In this thesis, a brief synopsis of SIW structures and components is presented covering the basic waveguide propagating modes and cut-off frequencies. The main analysis techniques associated with SIWs including full wave electromagnetic modelling methods are overviewed, and the associated loss mechanisms of conduction, dielectric and radiation defined, leading to the design rules and guidelines on how best to mitigate them.

SIW antennas as both leaky-wave and radiating slots are discussed and an example of a single and dual resonating slot antenna design is presented, along with a detailed review of a novel switch beam antenna developed for use within the current WiFi bands.

The Slot SIW (or SSIW), which has a small longitudinal gap in one of the main conducting surfaces, allows easy integration of lumped elements or active devices, enabling the waveguide to be loaded with impedances or to be shorted. When the slot is shorted, the waveguide reverts back to the full SIW mode, and when partially loaded an intermediate state results. This is discussed, and the SSIW analysed with the transverse resonance technique, leading to the development of a travelling wave attenuator with the SSIW being periodically loaded with pin diodes. The application of the pin diodes required the use of a capacitive overlay, a development of flexi circuit design to allow capacitive coupling of impedances to connect to the waveguide. The overlay concept is extended further, to form novel passive bandpass filters, with the introduction of virtual vias.

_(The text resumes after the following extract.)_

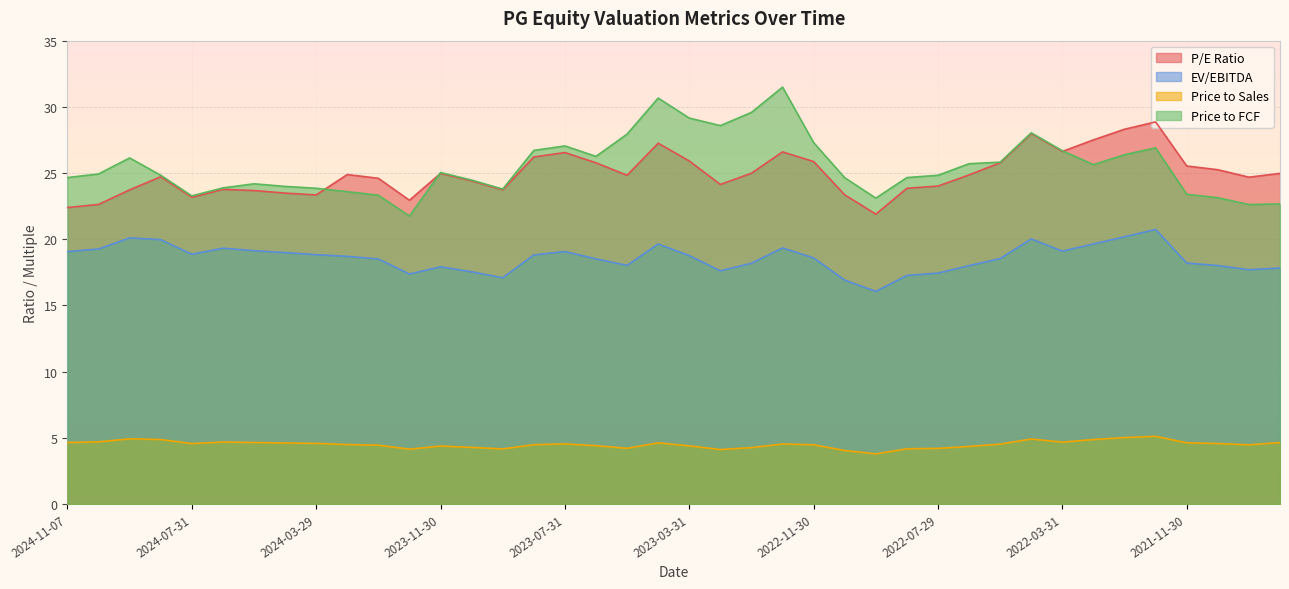

At which label does P/E Ratio reach its peak?

2021-12-31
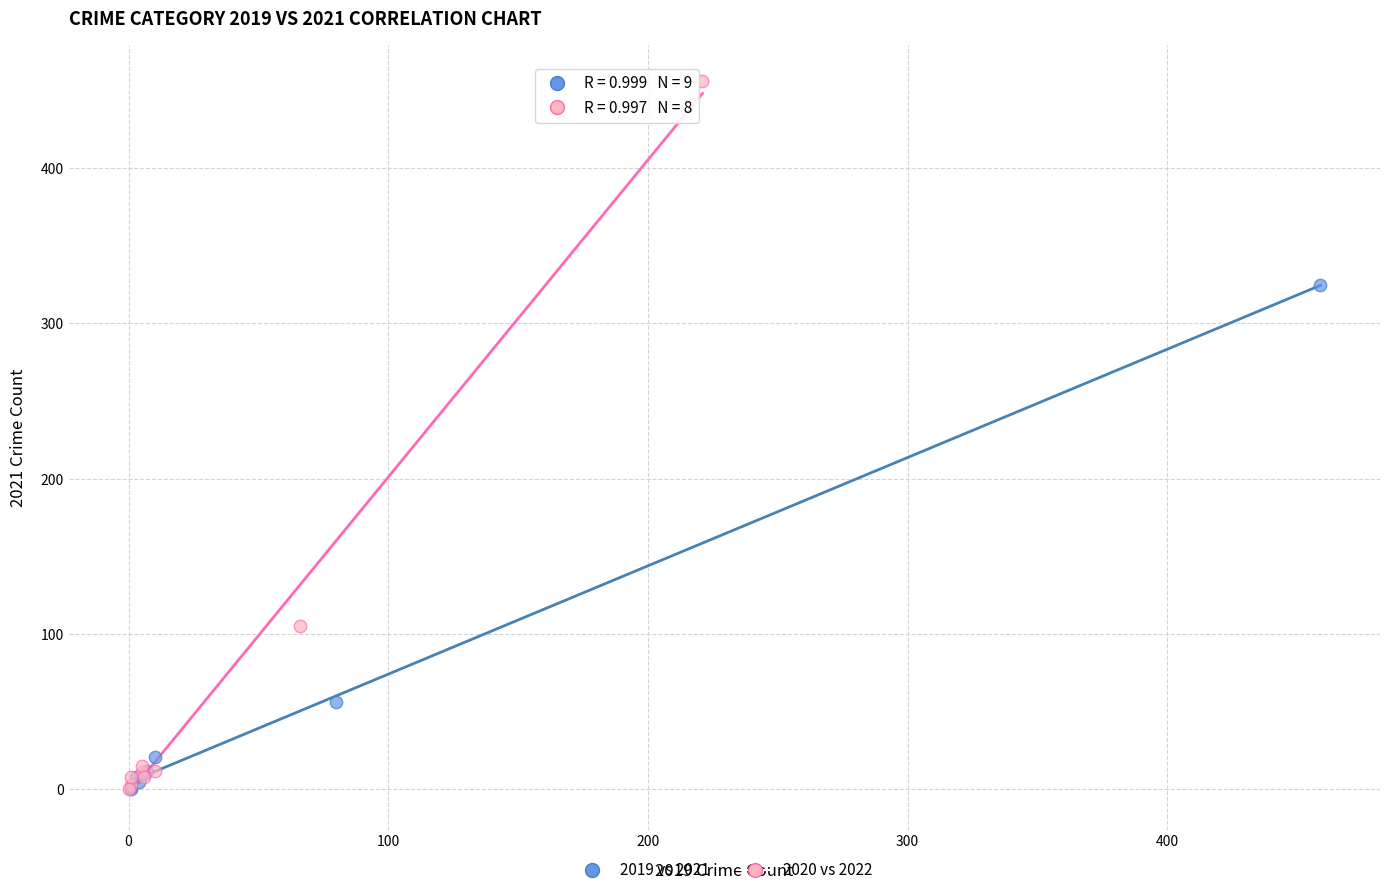

Which series contains the highest Y value?

2020 vs 2022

A limitation of the SSIW is that the majority of the field resides within the dielectric; this allows only a limited interaction with the field at the slot. The rotated Half Mode SIW (rHMSIW), a new variant of the SIW family, places the maximum of the electric field directly on the top dielectric surface, allowing for direct interaction. The waveguide width a is now defined by the dielectric thickness, allowing for the waveguide height b to be adjustable, in normal SIWs this is the other way round; the dielectric thickness fixing the waveguide height and the waveguide width being adjustable. The rHMSIW is characterised with regard to the height and width ratios b/a and the dielectric exposed width (which is adjustable). These parameters effect the modal cut-off frequency, this is investigated and a new equation describing the fundamental mode cut-off frequency is empirically derived. Finally a test coupon which spans the Ku band is designed and measured, which required the development of a novel waveguide transition.